Systematics in the superconducting and normal state properties in chemically substituted MgB$_{2}$

TL;DR

This study investigates how chemical substitutions in MgB$_{2}$ affect its superconducting and normal state properties, revealing systematic trends related to electron count and scattering mechanisms.

Contribution

It provides a comprehensive analysis of the effects of Li, Cu, and C substitutions on MgB$_{2}$'s electronic properties and their relation to superconductivity.

Findings

T$_{C}$ remains constant at low electron counts, then decreases rapidly.

Resistivity fits the Bloch-Gruneisen formula, allowing extraction of Debye temperature.
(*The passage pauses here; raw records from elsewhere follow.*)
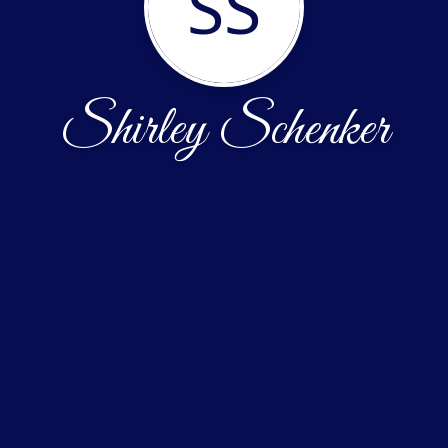
SS
Shirley Schenker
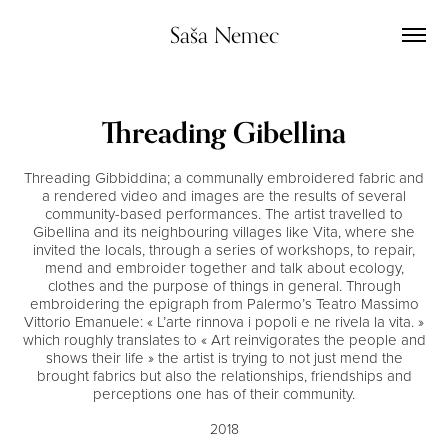
Saša Nemec
Threading Gibellina
Threading Gibbiddina; a communally embroidered fabric and
a rendered video and images are the results of several
community-based performances. The artist travelled to
Gibellina and its neighbouring villages like Vita, where she
invited the locals, through a series of workshops, to repair,
mend and embroider together and talk about ecology,
clothes and the purpose of things in general. Through
embroidering the epigraph from Palermo’s Teatro Massimo
Vittorio Emanuele: « L’arte rinnova i popoli e ne rivela la vita. »
which roughly translates to « Art reinvigorates the people and
shows their life » the artist is trying to not just mend the
brought fabrics but also the relationships, friendships and
perceptions one has of their community.
2018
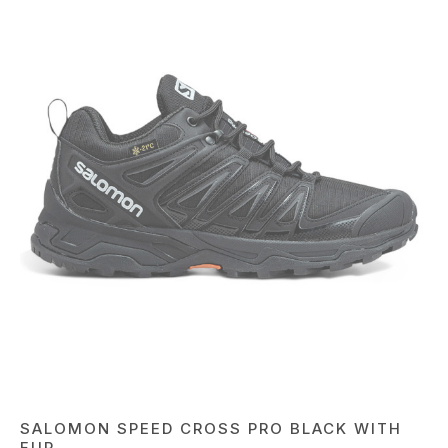
SALOMON SPEED CROSS PRO BLACK WITH
FUR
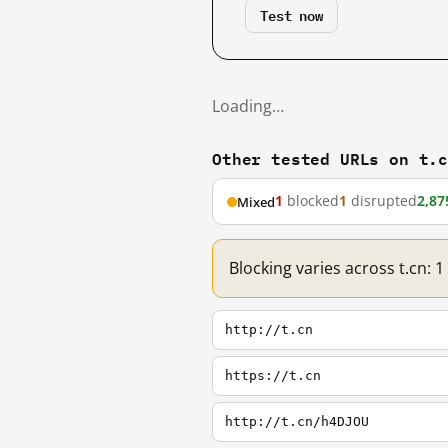
Test now
Loading…
Other tested URLs on t.
1
blocked
1
disrupted
2,87
Mixed
Blocking varies across t.cn: 
http://t.cn
https://t.cn
http://t.cn/h4DJOU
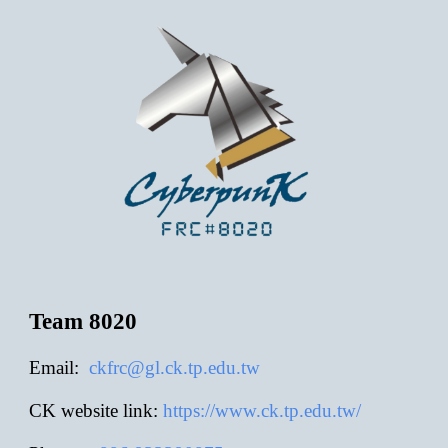
Team 8020
E
mail:
ckfrc@gl.ck.tp.edu.tw
CK website link:
https://www.ck.tp.edu.tw/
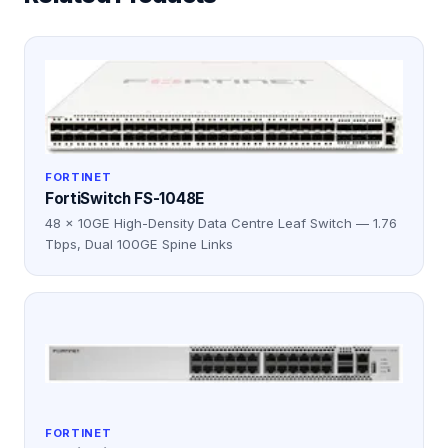
FORTINET
FortiSwitch FS-1048E
48 × 10GE High-Density Data Centre Leaf Switch — 1.76
Tbps, Dual 100GE Spine Links
FORTINET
Substitution type influences intraband/interband scattering and conduction band dominance.

Abstract

The superconducting transition temperature, T$_{C}$, the residual resistivity $\rho_{0}$ and the slope of resistivity curve at high temperature, d$\rho$/dT, have been measured in a series of MgB$_{2}$ samples that have been chemically substituted to varying degree with Li or Cu at the Mg-site and by Li or Cu at the Mg-site along with C substitution at the B-site. DC resistivity and ac susceptibility measurements were employed to extract the above parameters. T$_{C}$ versus the electron count (estimated from simple chemical valence count arguments) shows a universal behaviour, with T$_{C}$ being constant at the MgB$_{2}$ value for electron counts lower than in MgB$_{2}$ but rapidly decreasing for larger electron counts. The temperature dependence of resistivity in the normal state fits to the Bloch- Gruneisen formula, from which the Debye temperature, $\theta_{D}$, and the $\rho_{0}$ are extracted. $\theta_{D}$ variation with T$_{C}$ is not systematic, whereas $\rho_{0}$ versus T$_{C}$ shows a systematic variation that depends on the type of the chemical substituent. This dependence has a signature of the nature of the intraband/interband scattering affected by the chemical substitutions. d$\rho$/dT increases with C substitution, but decreases with Li and Cu substitution, implying that C substitution leads to the domination of conductivity by the $\sigma$ band, while in the Li/Cu substituted samples the $\pi$ band dominates conduction.